(Beginning of Extracted text)
How to allow arbitrary expressions in format strings

If the format! macro interpolates only identifiers, then in my opinion that feature is worse than useless and shouldn't be stabilized in the language. It's really not a big deal to write format!("{foo}", foo=foo), it's not even a big deal to entirely omit those names and rely on automatic indexing. Since Rust isn't Python and requires string literals instead of runtime strings, I simply can't see a situation where one would dump into format! a string complex enough that named variables and string interpolation are required.

At the very least, for the feature to be useful, I would expect it to support constants, paths and fields. It would also be very jarring if a trivial modification to those cases wouldn't be supported, e.g. if I could write format!("{foo.bar}"), but not format!("{&foo.bar}") or format!("{foo.bar[0]}").

Once you start supporting those simple enough expressions, it would be more work to special-case the "simple" part than to just allow any expression in interpolation. Ambiguities are very simple to resolve with mandatory whitespace or brackets. For example, if the inner braces denote a block expression

format!("{{foo}}")

then it could be required to written in one of the forms

format!("{ {foo} }")
format!("{({foo})}")
(End of Extracted text)
(Beginning of Excerpted data)
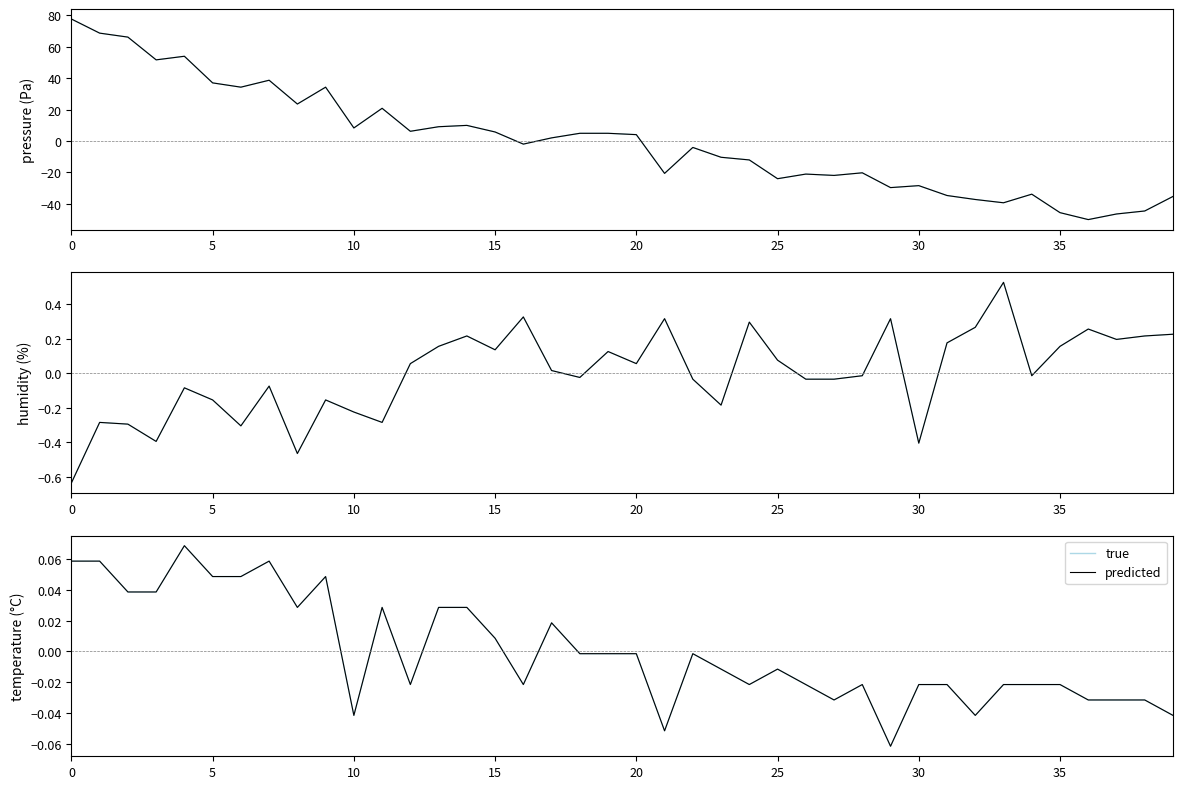

Does the chart have visible grid lines?

No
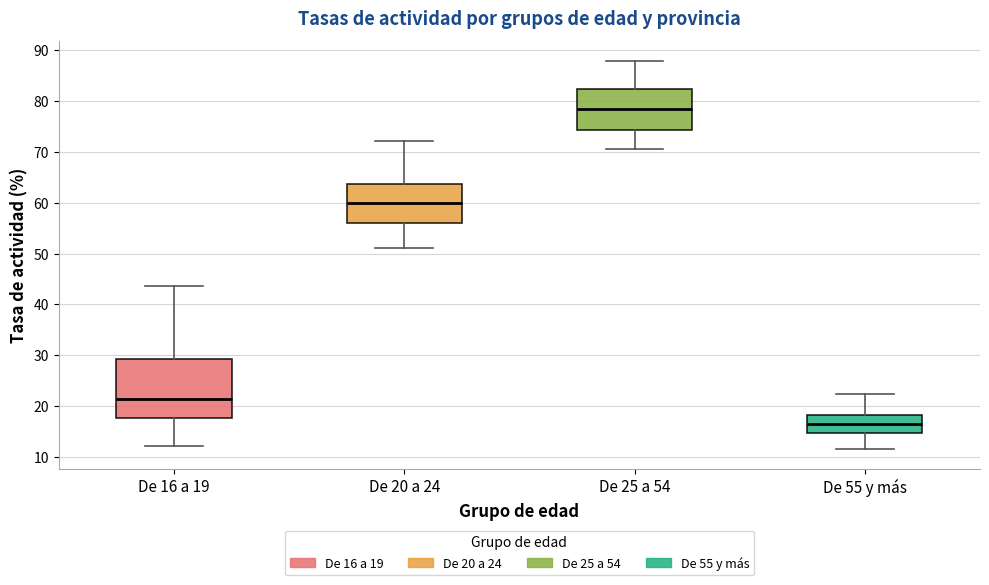

Which box is the tallest, from its lower edge to its upper edge?

De 16 a 19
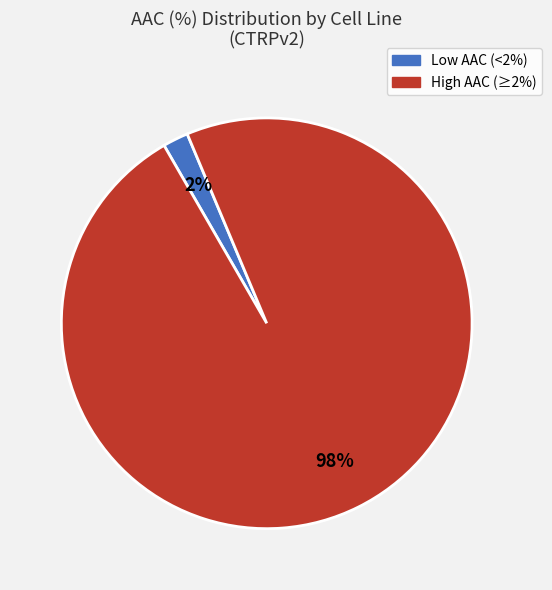

To the nearest percent, what is the difference between the largest and smallest slice percentages?

96%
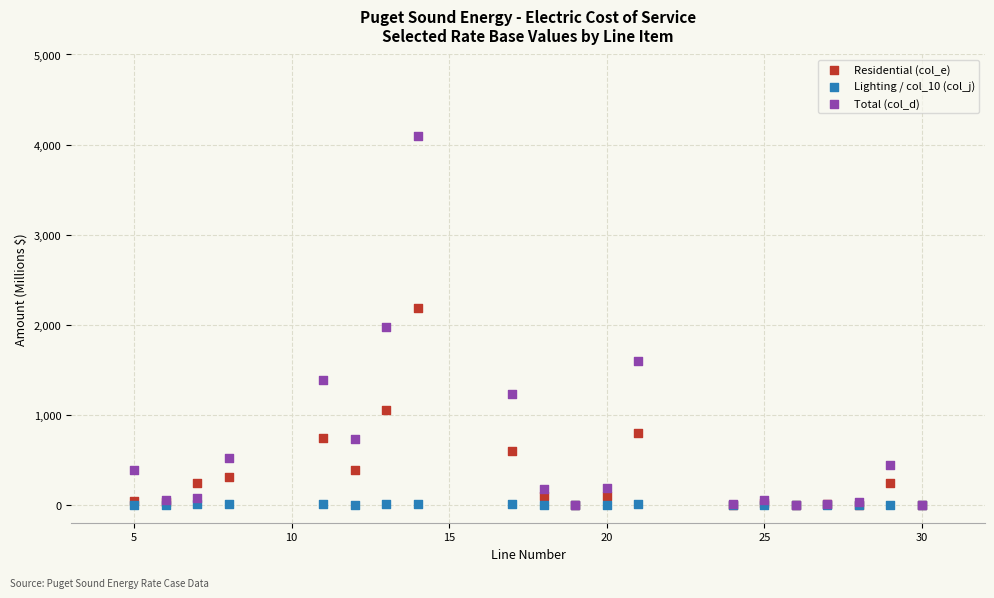

Across all series, what Y value is closest to 2045?

1971.7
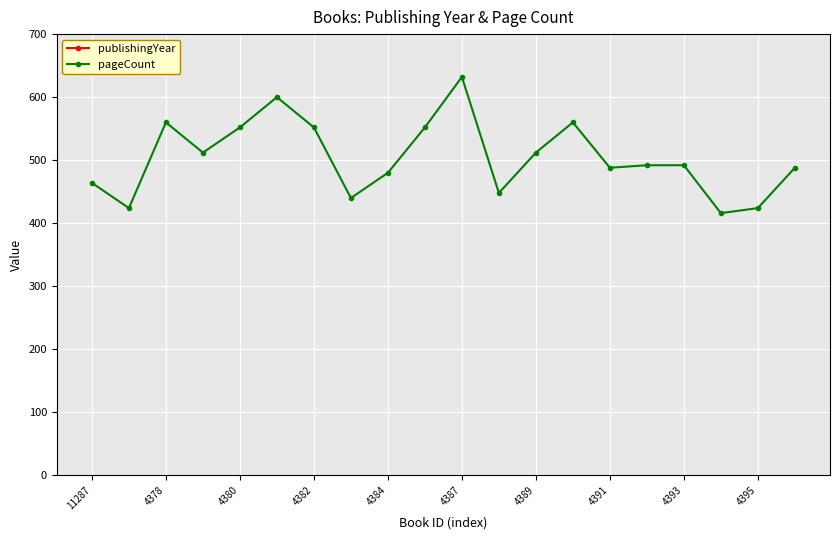

What is the maximum value for publishingYear?

1979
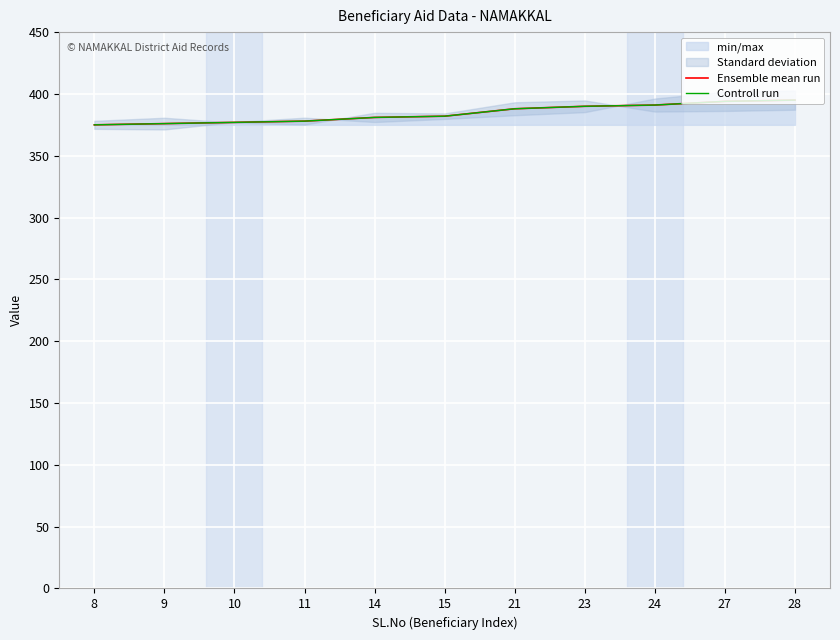

Reading left to right, transcribe all the data shown in this chart.

Ensemble mean run: 8=375	9=376	10=377	11=378	14=381	15=382	21=388	23=390	24=391	27=394	28=395
Controll run: 8=375	9=376	10=377	11=378	14=381	15=382	21=388	23=390	24=391	27=394	28=395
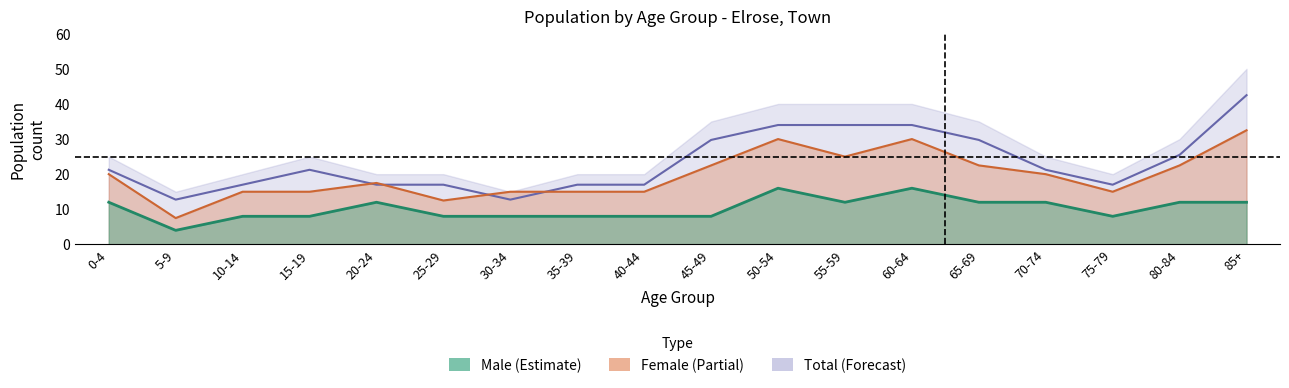

The value of total at 60-64 is 59.7. True or false?

False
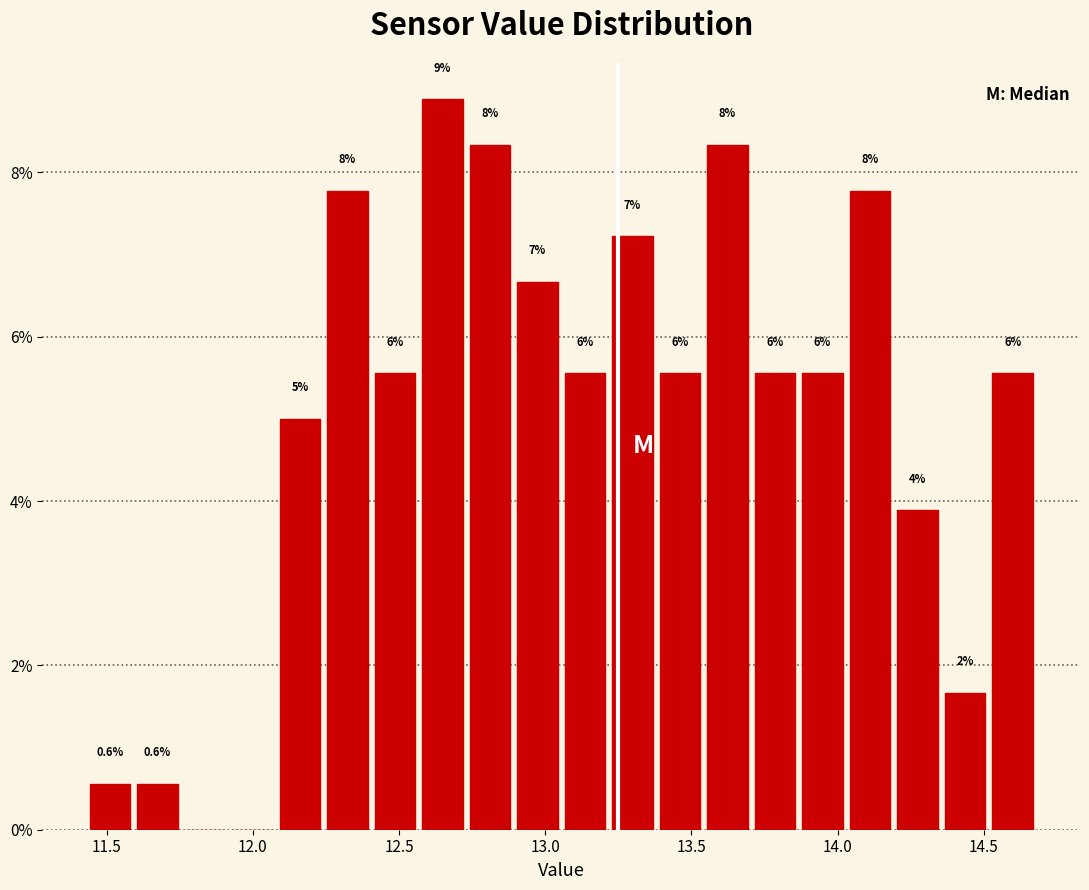

Around what value on the x-axis is the tallest bar? Give the approximate position of its centre, as read against the axis.

12.65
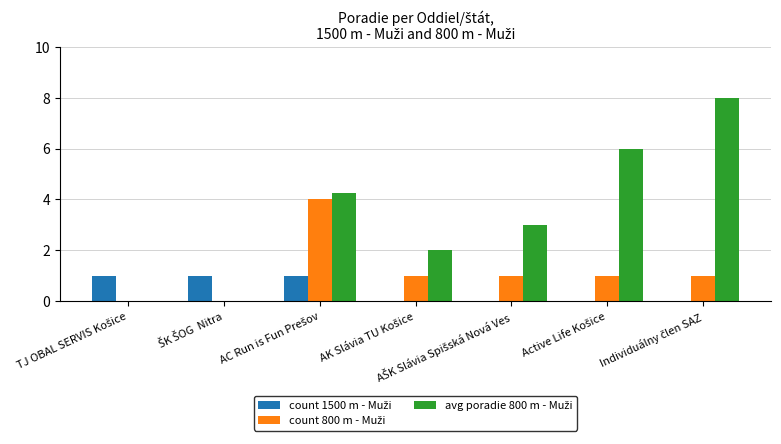

What is the maximum value shown in the chart?

8.0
(End of Excerpted data)
__Directions__.
1. Translate this sentence from the post on format strings into Spanish: "At the very least, for the feature to be useful, I would expect it to support constants, paths and fields."
2. Summarize the post on format strings in two sentences.
3. Continue the post on format strings from the point where it stops.
The data placed after the post on format strings come from a separate source.

__Solved problems__.
1. Como mínimo, para que la función sea útil, esperaría que admitiera constantes, rutas y campos.

2. The author argues that if Rust's format! macro interpolates only identifiers, the feature is worse than useless and should not be stabilized, and that at the very least it should support constants, paths, and fields. Because special-casing simple expressions would take more work than allowing any expression, the author favors arbitrary expressions in interpolation, with ambiguities resolved through mandatory whitespace or brackets.

3.
Regarding redability. Yes, complex expressions in string interpolation can easily be unreadable, however the bar for "complex" is very subjective. I seriously doubt that anyone would find this expression unreadable:

format!("{BUF_LEN - 1}")

Anyway, Rust has plenty of ways to make code unreadable. Macros easily make the code impossible to read. Complex nested expressions are also unreadable, and Rust's expression-oriented syntax allows true monstrosities of nested if's, match'es, loop's and tuple constructors.

The way to combat unreadable code doesn't change: don't let it through code review, and implement Clippy lints.

Expressions in format macros are a particularly easy case to fix: an IDE can easily extract the formatted expression into a variable, or even convert an entire format! call into a form with explicit bindings. This is a trivial job for the proper tooling and it is supported in every language with string interpolation.

As it stands today, the format! interpolation syntax brings quite a lot of complexity for the most trivial of cases. It also introduces new arbitrary limitations within the language, and an inconsistency with every other language's implementation of that feature. If only variable interpolation is stabilized, then there will be an endles stream of people coming from JS, Python and Kotlin asking how to interpolate more complex expression, because that's the implementation that everyone expects.

It would also introduce an unnecessary footgun into format! where there was none. If I make a named formatting argument, then it will automatically pick up the value from the closest available scope, even if that was not what I intended and I have just forgotten to set the value in the macro arguments. Currently this case is eaily detected as an error.

3 Likes

How? The example you cited doesn't demonstrate that at all. It's not significantly shorter, and it is actually harder to read, because all the structure of the expressions is now buried in a string literal, losing syntax highlighting.

(And it wouldn't be better if IDEs/text editors applied syntax highlighting inside string literals, because the double nesting is confusing: are we inside a string literal, or outside of it, or a weird mix between the two?)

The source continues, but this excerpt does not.